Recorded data
----

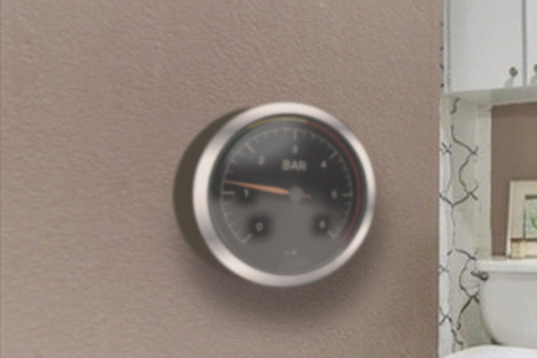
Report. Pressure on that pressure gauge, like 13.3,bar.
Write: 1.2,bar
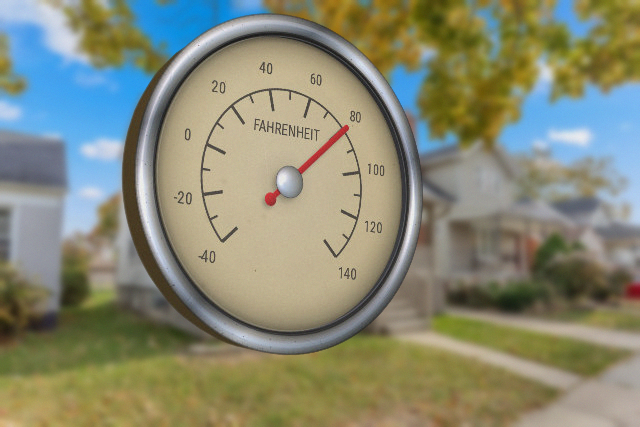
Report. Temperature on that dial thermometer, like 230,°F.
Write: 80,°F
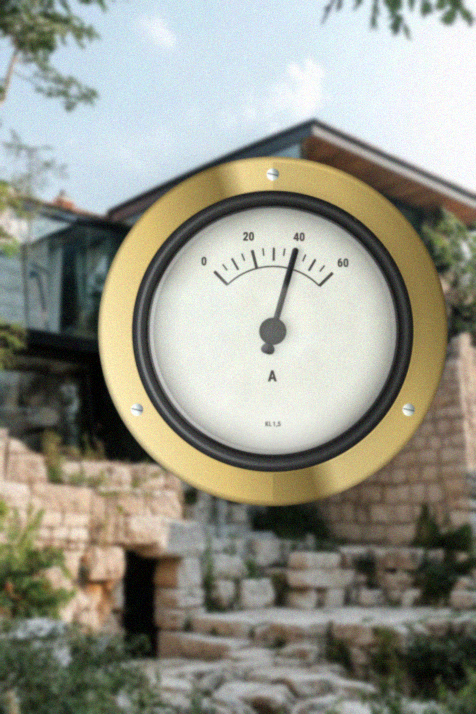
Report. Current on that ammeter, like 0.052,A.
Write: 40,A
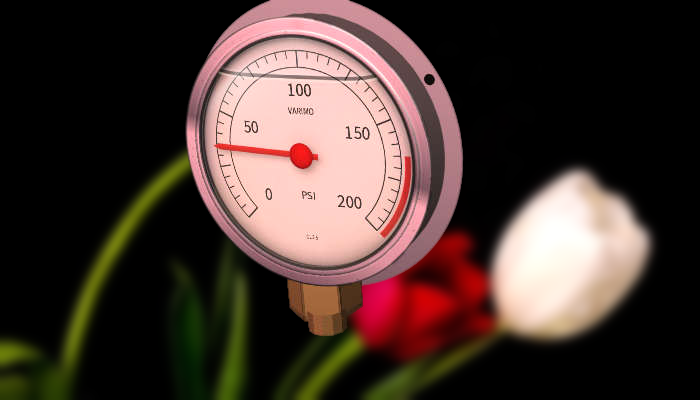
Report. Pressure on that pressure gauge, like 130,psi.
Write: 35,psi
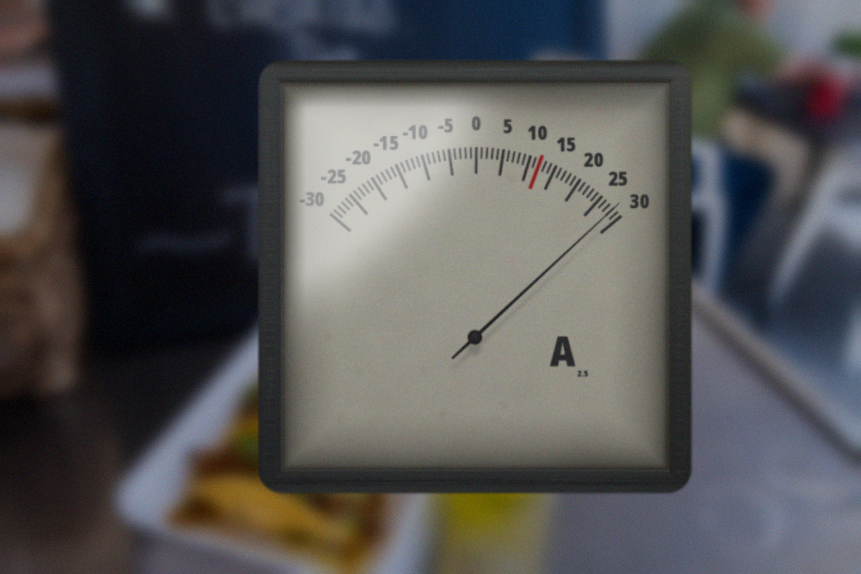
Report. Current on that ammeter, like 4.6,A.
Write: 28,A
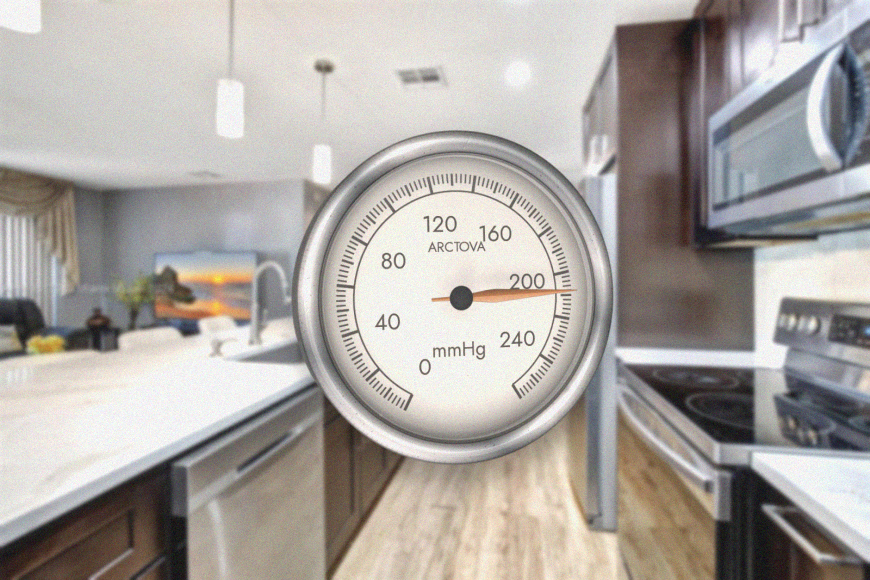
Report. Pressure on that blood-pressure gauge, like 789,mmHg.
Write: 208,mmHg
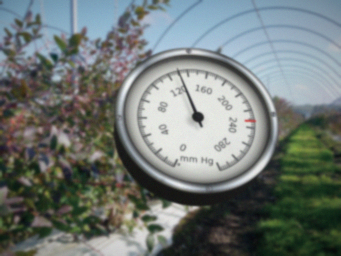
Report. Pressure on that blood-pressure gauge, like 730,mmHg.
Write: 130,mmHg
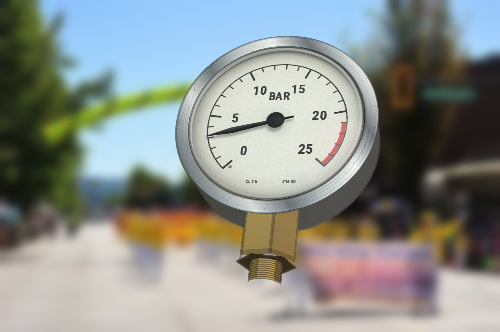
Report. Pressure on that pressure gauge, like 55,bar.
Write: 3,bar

----

-- Work to be completed --
Pull out the text lines of all the items above and reproduce them word for word, leaving out the pictures.

-- Solution to this problem --
Report. Pressure on that pressure gauge, like 13.3,bar.
Write: 1.2,bar
Report. Temperature on that dial thermometer, like 230,°F.
Write: 80,°F
Report. Current on that ammeter, like 0.052,A.
Write: 40,A
Report. Pressure on that pressure gauge, like 130,psi.
Write: 35,psi
Report. Current on that ammeter, like 4.6,A.
Write: 28,A
Report. Pressure on that blood-pressure gauge, like 789,mmHg.
Write: 208,mmHg
Report. Pressure on that blood-pressure gauge, like 730,mmHg.
Write: 130,mmHg
Report. Pressure on that pressure gauge, like 55,bar.
Write: 3,bar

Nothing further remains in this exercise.